2001 08 26 Björk "Vespertine" Review Observer


POP CD OF THE WEEK

Strange but true

BJORK Vespertine
(One Little Indian 046026)

BJORK’S place as one of the defining acts of the Nineties isn’t in doubt - like Massive Attack, her individuality and fusion of forms has been much copied - but her last album proper, 1997’s Homogenic, made me wonder whether she wasn’t in danger of replicating her achievements for diminishing returns. It was fiercely modem, and rumbled with drum’n’bass beats, but charmless compared to 1993’s Debut and 1995’s Post. Since then, there has been her Oscar-winning role in Dancer In The Dark, but the soundtrack she supplied for Lars Von Trier’s grand folly proved as unconvincing as her millennial Icelandic cockney performance.

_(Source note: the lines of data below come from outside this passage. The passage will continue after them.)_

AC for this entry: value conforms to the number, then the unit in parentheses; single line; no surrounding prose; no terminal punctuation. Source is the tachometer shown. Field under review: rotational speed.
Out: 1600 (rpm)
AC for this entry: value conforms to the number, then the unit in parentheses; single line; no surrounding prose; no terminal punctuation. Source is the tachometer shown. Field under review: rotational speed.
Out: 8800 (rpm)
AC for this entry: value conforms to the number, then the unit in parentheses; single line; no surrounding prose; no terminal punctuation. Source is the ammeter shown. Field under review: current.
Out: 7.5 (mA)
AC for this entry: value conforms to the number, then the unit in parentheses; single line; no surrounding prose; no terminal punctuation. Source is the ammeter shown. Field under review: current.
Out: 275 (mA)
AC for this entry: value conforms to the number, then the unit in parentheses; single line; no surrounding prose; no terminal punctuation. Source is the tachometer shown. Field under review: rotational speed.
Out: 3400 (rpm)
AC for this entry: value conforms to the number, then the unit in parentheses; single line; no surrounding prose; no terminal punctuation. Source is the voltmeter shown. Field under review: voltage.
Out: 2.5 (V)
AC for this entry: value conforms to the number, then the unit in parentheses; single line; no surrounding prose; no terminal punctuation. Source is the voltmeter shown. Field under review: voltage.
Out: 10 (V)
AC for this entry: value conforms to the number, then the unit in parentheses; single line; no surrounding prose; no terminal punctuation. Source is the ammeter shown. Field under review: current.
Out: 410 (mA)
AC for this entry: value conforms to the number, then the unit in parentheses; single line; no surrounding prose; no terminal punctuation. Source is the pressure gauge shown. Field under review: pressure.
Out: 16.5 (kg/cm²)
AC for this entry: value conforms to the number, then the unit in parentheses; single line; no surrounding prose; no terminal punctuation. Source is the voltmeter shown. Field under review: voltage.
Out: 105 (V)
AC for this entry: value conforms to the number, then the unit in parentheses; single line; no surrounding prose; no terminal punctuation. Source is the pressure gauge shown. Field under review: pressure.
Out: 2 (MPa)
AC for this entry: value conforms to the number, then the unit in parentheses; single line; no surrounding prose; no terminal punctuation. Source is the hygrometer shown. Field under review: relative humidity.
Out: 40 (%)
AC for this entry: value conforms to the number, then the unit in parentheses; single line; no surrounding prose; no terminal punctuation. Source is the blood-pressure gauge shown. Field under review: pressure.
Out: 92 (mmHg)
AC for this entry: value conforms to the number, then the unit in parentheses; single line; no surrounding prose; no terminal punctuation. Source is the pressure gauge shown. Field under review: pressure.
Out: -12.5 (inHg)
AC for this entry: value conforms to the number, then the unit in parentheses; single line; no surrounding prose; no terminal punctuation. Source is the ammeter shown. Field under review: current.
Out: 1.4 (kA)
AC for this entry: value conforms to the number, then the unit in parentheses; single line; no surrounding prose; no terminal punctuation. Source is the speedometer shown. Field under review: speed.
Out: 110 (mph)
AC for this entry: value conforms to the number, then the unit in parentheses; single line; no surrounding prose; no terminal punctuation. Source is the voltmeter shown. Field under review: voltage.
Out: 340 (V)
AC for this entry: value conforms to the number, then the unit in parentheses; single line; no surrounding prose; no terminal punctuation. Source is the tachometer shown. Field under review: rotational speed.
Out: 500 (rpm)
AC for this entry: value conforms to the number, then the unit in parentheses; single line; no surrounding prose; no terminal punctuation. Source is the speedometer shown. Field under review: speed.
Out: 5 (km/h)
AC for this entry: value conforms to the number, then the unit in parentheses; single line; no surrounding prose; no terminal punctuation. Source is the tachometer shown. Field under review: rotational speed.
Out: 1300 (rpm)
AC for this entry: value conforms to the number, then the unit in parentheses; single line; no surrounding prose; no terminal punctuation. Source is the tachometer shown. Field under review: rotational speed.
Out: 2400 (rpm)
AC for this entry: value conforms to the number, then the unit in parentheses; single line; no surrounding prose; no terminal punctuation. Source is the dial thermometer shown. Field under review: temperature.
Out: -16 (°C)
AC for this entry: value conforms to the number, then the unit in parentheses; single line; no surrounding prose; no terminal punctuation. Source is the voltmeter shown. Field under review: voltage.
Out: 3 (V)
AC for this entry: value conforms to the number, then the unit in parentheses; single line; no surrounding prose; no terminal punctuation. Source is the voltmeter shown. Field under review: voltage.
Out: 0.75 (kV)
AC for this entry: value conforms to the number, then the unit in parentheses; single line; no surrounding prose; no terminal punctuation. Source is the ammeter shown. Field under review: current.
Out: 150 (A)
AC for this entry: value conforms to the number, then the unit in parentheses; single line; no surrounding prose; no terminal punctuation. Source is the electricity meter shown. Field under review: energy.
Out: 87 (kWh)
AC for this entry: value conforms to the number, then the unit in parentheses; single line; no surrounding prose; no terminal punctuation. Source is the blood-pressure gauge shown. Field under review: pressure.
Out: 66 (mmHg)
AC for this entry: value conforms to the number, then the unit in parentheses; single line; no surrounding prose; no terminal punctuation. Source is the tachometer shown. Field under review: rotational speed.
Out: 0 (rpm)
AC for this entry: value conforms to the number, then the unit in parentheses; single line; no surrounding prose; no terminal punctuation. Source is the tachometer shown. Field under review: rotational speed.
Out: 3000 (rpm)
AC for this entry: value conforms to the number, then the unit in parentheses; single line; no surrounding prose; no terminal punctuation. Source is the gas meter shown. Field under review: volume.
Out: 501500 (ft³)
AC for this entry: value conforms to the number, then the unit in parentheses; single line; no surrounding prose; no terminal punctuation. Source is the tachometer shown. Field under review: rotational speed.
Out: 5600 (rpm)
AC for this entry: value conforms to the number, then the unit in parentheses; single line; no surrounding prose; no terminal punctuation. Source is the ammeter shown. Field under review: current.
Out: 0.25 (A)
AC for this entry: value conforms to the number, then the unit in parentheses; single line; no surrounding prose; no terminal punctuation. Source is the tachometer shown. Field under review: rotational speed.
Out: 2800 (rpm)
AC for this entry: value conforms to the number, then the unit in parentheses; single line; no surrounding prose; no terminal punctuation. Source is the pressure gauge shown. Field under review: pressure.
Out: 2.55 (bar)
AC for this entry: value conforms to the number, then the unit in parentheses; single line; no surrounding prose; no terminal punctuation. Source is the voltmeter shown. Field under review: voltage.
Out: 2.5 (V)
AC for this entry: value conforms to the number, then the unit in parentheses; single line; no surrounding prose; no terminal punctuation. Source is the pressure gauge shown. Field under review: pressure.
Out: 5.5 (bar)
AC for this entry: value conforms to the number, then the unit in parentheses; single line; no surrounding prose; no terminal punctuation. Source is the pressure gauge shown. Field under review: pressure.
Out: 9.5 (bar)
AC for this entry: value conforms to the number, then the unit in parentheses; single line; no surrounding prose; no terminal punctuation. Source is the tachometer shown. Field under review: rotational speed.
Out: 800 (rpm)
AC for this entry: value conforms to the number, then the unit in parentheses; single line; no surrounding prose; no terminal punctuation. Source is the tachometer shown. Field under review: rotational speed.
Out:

Bjork has wisely moved on for Vespertine (‘active in the evening’), toning down the stark volcanic soundscapes of Homogenic in favour of ethereal backings laden with dreamy harps, heavenly choirs and washes of sound. It’s an intimate album, whose songs revolve around moments of tender romance and flashes of passion. The latter include ‘Sun In My Mouth’, whose lyrics, taken from an e.e. cummings poem, celebrate ‘the mysteries of my flesh’, an image which captures Vespertine's Lawrentian themes.

Bjork talks about her latest creation as an ‘indoors album to play in the kitchen’, but its heart is in the bedroom, its soul out in the glacial snows where ‘aurora goddesses sparkle’.

Like D.H. Lawrence, from whose poetry a line such as ‘swirling black lilies, totally ripe’ might have been plucked, Bjork is an artist who attracts extremes of devotion and disbelief. One of her problems is that, no matter what she is singing about, her vocal presence is so strong that one is plunged back into much the same complex emotional drama. Likewise, no matter what backings she concocts, it’s that wayward voice and its distinctive inflections that dominate proceedings.

Here, at least, she manages to tone down her feral presence for the more delicate songs like ‘Harm of Will’, and when she sings, a cappella, ‘I love him, I love him’, it’s a declaration that goes way beyond conventional pop. Interestingly, when she has yoked her talents to standards like ‘It’s Oh So Quiet’ and ‘Feels like Someone In Love’, the results have been outstanding.

For the devoted, Vespertine is a true return to form. Next, maybe it’s time for an album of cover versions.